Accordingly, when the state of charge of the high voltage battery is at or above the pre-defined upper limit, the engine torque produces more output torque than the output power request, i.e., the engine is producing excess torque, and the engine is operating in the fuel-off disabled condition, i.e., the fuel flow to the engine may not normally be cut-off, then the disclosed method maintains rotation of the engine by driving the engine with torque provided by the electric motor, while preventing the fuel flow to the engine. As such, the operation, i.e., rotation, of the engine is maintained without the engine producing any unnecessary engine torque. This stabilizes the operation of the hybrid powertrain and eliminates any output torque spikes, while simultaneously discharging the high voltage battery.
The above features and advantages and other features and advantages of the present invention are readily apparent from the following detailed description of the best modes for carrying out the invention when taken in connection with the accompanying drawings.

######

Given task 1
From the hybrid powertrain passage, extract the part that opens with the words "Accordingly, when the" and closes with the words "high voltage battery.", copying it word for word.
Given task 2
In the records, take the part that opens with the line containing "purple line: moved 1 px right, 3 px up" and closes with the line containing "brown star: moved 5 px up", and write those lines again with every "purple line" replaced by "violet line", changing nothing else and leaving the pictures out.

Records from a dataset:
######

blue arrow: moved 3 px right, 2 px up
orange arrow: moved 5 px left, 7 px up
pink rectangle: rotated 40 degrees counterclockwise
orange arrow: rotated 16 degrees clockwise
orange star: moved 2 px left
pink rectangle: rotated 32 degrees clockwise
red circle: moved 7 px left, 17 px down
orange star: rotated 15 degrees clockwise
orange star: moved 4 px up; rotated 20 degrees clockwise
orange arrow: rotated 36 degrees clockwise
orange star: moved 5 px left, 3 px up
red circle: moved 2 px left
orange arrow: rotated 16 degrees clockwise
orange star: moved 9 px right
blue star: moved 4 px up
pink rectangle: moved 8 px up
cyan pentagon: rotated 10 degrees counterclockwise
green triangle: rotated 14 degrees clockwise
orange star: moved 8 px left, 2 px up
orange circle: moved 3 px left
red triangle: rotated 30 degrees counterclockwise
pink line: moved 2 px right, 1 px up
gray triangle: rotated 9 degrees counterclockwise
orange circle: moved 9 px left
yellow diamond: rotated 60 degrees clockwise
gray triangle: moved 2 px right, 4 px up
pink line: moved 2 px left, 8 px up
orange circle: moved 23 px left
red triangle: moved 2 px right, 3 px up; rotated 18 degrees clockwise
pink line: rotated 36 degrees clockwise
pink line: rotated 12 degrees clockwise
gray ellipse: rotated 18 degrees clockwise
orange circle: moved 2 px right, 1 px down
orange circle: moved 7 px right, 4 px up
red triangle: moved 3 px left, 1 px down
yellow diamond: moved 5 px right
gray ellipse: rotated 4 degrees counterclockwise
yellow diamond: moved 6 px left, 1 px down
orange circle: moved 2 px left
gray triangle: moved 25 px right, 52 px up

######

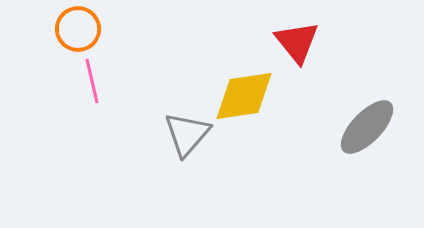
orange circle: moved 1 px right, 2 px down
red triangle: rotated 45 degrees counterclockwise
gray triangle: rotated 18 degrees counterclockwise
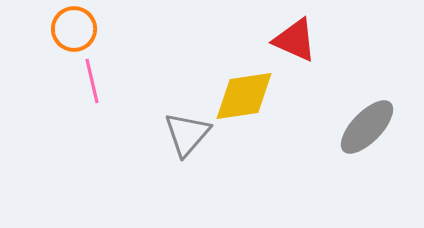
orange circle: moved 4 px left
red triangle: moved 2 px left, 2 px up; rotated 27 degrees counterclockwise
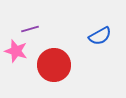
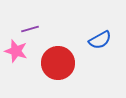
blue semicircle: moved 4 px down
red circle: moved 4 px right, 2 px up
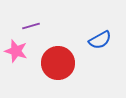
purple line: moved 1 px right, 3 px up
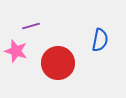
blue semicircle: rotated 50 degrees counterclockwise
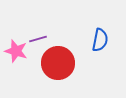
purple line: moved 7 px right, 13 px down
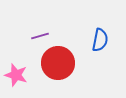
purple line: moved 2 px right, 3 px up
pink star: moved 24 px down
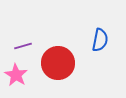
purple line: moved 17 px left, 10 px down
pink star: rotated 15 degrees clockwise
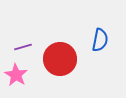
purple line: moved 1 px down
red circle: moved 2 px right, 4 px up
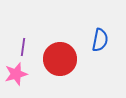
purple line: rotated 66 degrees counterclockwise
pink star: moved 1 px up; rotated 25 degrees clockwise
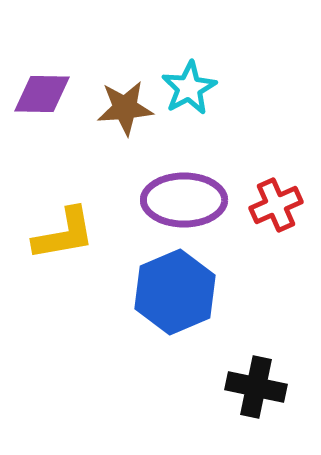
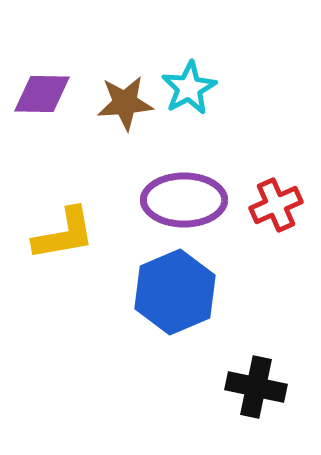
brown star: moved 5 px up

######

Expected output 1
Accordingly, when the state of charge of the high voltage battery is at or above the pre-defined upper limit, the engine torque produces more output torque than the output power request, i.e., the engine is producing excess torque, and the engine is operating in the fuel-off disabled condition, i.e., the fuel flow to the engine may not normally be cut-off, then the disclosed method maintains rotation of the engine by driving the engine with torque provided by the electric motor, while preventing the fuel flow to the engine. As such, the operation, i.e., rotation, of the engine is maintained without the engine producing any unnecessary engine torque. This stabilizes the operation of the hybrid powertrain and eliminates any output torque spikes, while simultaneously discharging the high voltage battery.

Expected output 2
violet line: moved 1 px right, 3 px up
blue semicircle: rotated 50 degrees counterclockwise
violet line: moved 7 px right, 13 px down
violet line: moved 2 px right, 3 px up
pink star: moved 24 px down
violet line: moved 17 px left, 10 px down
pink star: rotated 15 degrees clockwise
violet line: moved 1 px down
red circle: moved 2 px right, 4 px up
violet line: rotated 66 degrees counterclockwise
pink star: moved 1 px up; rotated 25 degrees clockwise
brown star: moved 5 px up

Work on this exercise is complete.